According to NEPSAC’s website, “spectators should watch games from those areas defined by each school as spectator areas. They must not run up and down sidelines, call to players, coaches or officials in an unsportsmanlike manner, go onto the field of play, or deface property. Any action that detracts from the ability of coaches, players and officials to do their best is not acceptable.”

Head Athletic Director, Mark Conroy, has been here for 18 years.

“We are very clear in assembly early each year about what our school and NEPSAC obligations are as spectators,” Mr. Conroy said. “We enforce the rules by setting a good example as faculty members and addressing when there are instances where we are not as sportsmanlike as we should be.”

Things like honoring visiting teams and guests and treating them well, behaving as an honored guest at other schools, and treating officials and opponents with respect are part of proper conduct and good sportsmanship, according to NEPSAC rules.

“Fortunately, all of these NEPSAC rules are completely consistent with our community’s commitment to respect for self and others,” Conroy said. “It has always been most important for me as athletic director that our athletic program reflects positively on our wonderful school community.”

Jack Phelan is a four-year senior and goes to a lot of boys’ varsity hockey games.

“I like going to all Williston games, but I do have to say that it is a lot more fun when we can cheer against and chirp the other team,” Phelan said. “I personally love chirping the other team — for some players on the other team they like it and can fuel off of it and for other players I do think it rattles them.”

He added, “I think that it is part of the prep school athletic culture to cheer against the other team. Williston goes to other schools and the same thing happens. As long as we are respectful and smart about it, it should be allowed because it gives us more of an advantage.”

Jack has been to many away games as a part of boys’ varsity soccer and boys’ JV hockey, and does not think that the NEPSAC rules that are enforced here are even mentioned to the spectators at other schools.

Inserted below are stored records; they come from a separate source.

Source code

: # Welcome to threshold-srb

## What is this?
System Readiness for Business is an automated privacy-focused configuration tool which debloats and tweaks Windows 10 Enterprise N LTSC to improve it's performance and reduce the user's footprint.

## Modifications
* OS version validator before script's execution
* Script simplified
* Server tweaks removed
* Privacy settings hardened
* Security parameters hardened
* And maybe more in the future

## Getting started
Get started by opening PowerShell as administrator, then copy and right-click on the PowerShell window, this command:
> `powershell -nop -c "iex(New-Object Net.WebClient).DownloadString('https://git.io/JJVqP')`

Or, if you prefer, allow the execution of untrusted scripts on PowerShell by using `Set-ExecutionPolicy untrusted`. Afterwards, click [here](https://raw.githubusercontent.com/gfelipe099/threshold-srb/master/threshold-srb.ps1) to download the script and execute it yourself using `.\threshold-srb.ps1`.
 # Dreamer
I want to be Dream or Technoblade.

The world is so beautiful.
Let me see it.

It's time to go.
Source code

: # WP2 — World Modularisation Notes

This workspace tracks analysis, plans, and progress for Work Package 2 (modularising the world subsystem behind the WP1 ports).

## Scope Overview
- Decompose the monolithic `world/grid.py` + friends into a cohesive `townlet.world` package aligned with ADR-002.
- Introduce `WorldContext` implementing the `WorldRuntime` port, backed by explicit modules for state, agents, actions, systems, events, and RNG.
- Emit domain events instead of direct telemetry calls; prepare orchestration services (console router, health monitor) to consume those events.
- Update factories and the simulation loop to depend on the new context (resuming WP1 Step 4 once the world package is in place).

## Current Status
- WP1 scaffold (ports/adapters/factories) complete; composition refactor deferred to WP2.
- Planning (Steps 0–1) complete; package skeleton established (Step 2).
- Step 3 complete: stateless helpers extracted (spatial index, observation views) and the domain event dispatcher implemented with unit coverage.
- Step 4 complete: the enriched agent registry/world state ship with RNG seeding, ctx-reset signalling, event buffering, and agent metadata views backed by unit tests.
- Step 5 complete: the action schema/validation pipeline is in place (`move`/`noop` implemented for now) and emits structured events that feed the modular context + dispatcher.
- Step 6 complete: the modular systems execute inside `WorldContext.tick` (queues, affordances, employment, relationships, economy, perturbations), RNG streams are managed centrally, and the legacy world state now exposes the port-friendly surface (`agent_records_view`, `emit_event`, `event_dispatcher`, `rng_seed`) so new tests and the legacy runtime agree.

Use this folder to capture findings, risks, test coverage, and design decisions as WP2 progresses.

The boys’ varsity hockey team traveled to Salisbury on December 2, 2017. It was going to be a competitive game, and there were a lot of Salisbury spectators there. Senior captain Sam Milnes was walking underneath the stands to get on the ice and Salisbury fans were spitting on him from up top.

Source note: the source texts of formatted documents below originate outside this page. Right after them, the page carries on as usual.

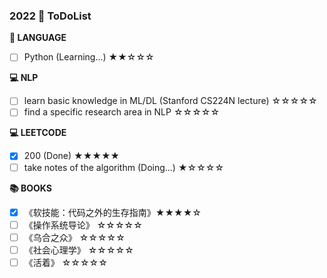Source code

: ### 2022  🚩 ToDoList

**📰 LANGUAGE**

* [ ] Python (Learning...) ★★☆☆☆

**💻 NLP**

* [ ] learn basic knowledge in ML/DL (Stanford CS224N lecture) ☆☆☆☆☆
* [ ] find a specific research area in NLP ☆☆☆☆☆

**💻 LEETCODE**

* [x] 200 (Done) ★★★★★
* [ ] take notes of the algorithm (Doing...) ★☆☆☆☆

**📚 BOOKS**

* [x] 《软技能：代码之外的生存指南》★★★★☆
* [ ] 《操作系统导论》 ☆☆☆☆☆
* [ ] 《乌合之众》 ☆☆☆☆☆
* [ ] 《社会心理学》 ☆☆☆☆☆
* [ ] 《活着》 ☆☆☆☆☆

<!-- **📚 PREPARE**

* [ ] resume (has not started) ☆☆☆☆☆ -->
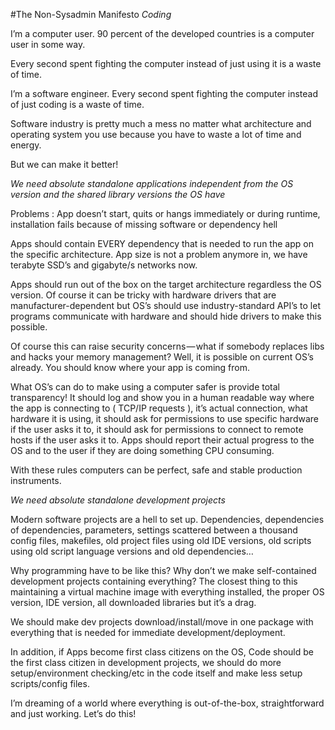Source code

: #The Non-Sysadmin Manifesto
_Coding_

I’m a computer user. 90 percent of the developed countries is a computer user in some way.

Every second spent fighting the computer instead of just using it is a waste of time.

I’m a software engineer. Every second spent fighting the computer instead of just coding is a waste of time.

Software industry is pretty much a mess no matter what architecture and operating system you use because you have to waste a lot of time and energy.

But we can make it better!

_We need absolute standalone applications independent from the OS version and the shared library versions the OS have_

Problems : App doesn’t start, quits or hangs immediately or during runtime, installation fails because of missing software or dependency hell

Apps should contain EVERY dependency that is needed to run the app on the specific architecture. App size is not a problem anymore in, we have terabyte SSD’s and gigabyte/s networks now.

Apps should run out of the box on the target architecture regardless the OS version. Of course it can be tricky with hardware drivers that are manufacturer-dependent but OS’s should use industry-standard API’s to let programs communicate with hardware and should hide drivers to make this possible.

Of course this can raise security concerns — what if somebody replaces libs and hacks your memory management? Well, it is possible on current OS’s already. You should know where your app is coming from.

What OS’s can do to make using a computer safer is provide total transparency! It should log and show you in a human readable way where the app is connecting to ( TCP/IP requests ), it’s actual connection, what hardware it is using, it should ask for permissions to use specific hardware if the user asks it to, it should ask for permissions to connect to remote hosts if the user asks it to. Apps should report their actual progress to the OS and to the user if they are doing something CPU consuming.

With these rules computers can be perfect, safe and stable production instruments.

_We need absolute standalone development projects_

Modern software projects are a hell to set up. Dependencies, dependencies of dependencies, parameters, settings scattered between a thousand config files, makefiles, old project files using old IDE versions, old scripts using old script language versions and old dependencies…

Why programming have to be like this? Why don’t we make self-contained development projects containing everything? The closest thing to this maintaining a virtual machine image with everything installed, the proper OS version, IDE version, all downloaded libraries but it’s a drag.

We should make dev projects download/install/move in one package with everything that is needed for immediate development/deployment.

In addition, if Apps become first class citizens on the OS, Code should be the first class citizen in development projects, we should do more setup/environment checking/etc in the code itself and make less setup scripts/config files.

I’m dreaming of a world where everything is out-of-the-box, straightforward and just working. Let’s do this!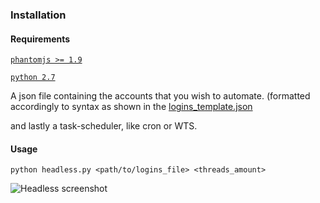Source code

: ### Installation
#### Requirements
[`phantomjs >= 1.9`](http://phantomjs.org/)

[`python 2.7`](http://www.python.org/download/)

A json file containing the accounts that you wish to automate. (formatted accordingly to syntax as shown in the [logins_template.json](headless/json/logins_template.json)

and lastly a task-scheduler, like cron or WTS.
#### Usage
`python headless.py <path/to/logins_file> <threads_amount>`

<img style="display:inline;" alt="Headless screenshot" src="http://i.imgur.com/0bHMTKv.png"/>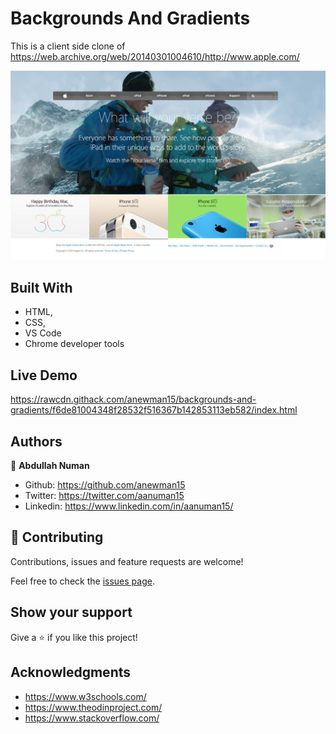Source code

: # Backgrounds And Gradients

This is a client side clone of https://web.archive.org/web/20140301004610/http://www.apple.com/

![screenshot](https://github.com/anewman15/backgrounds-and-gradients/blob/apple-clone/images/app-screenshot.png)

## Built With

- HTML,
- CSS,
- VS Code
- Chrome developer tools

## Live Demo

https://rawcdn.githack.com/anewman15/backgrounds-and-gradients/f6de81004348f28532f516367b142853113eb582/index.html

## Authors

👤 **Abdullah Numan**

- Github:   https://github.com/anewman15
- Twitter:  https://twitter.com/aanuman15
- Linkedin: https://www.linkedin.com/in/aanuman15/

## 🤝 Contributing

Contributions, issues and feature requests are welcome!

Feel free to check the [issues page](issues/).

## Show your support

Give a ⭐️ if you like this project!

## Acknowledgments

- https://www.w3schools.com/
- https://www.theodinproject.com/
- https://www.stackoverflow.com/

On January 17, 2018, BVH played Vermont Academy. A big collision happened between Milnes and a VA player, and the fans went wild.

“While Joey Ford and I were yelling about the hit, a Vermont Academy mom was yelling at us to be quiet,” Phelan said.

Jen Fulcher is the Head of the Middle School, and also a part of the Positive Coaching Alliance. The PCA is an organization that, “develops better athletes, better people through resources for youth and high school sports coaches, parents, administrators and student athletes.” The primary goal for the organization is to educate young kids, and parents that winning is not the only reason to play a sport; it should be fun, you should learn to become a good teammate and a better person, and you should make lifelong friends. Fans are a big part of how athletes perform on the field, whether it is a parent or a peer cheering.

“One thing Williston does really well is that the thing we value most is sportsmanship,” Fulcher said. “Mr. Conroy does a terrific job about talking to the students at the beginning of the year to communicate the way we should cheer.” Fulcher is the head coach for both girls varsity soccer and lacrosse.

“Williston creates an atmosphere that people feel supported in,” Fulcher added. “We cheer for Williston, and not against the opposing team. We have an incredible student body who listens to our athletic director, who is consistent in telling you guys the rules. Even though we are competitive, we are warm and kind. We have some of the best teams in New England, but we are still one of the most warm and supportive places to play.”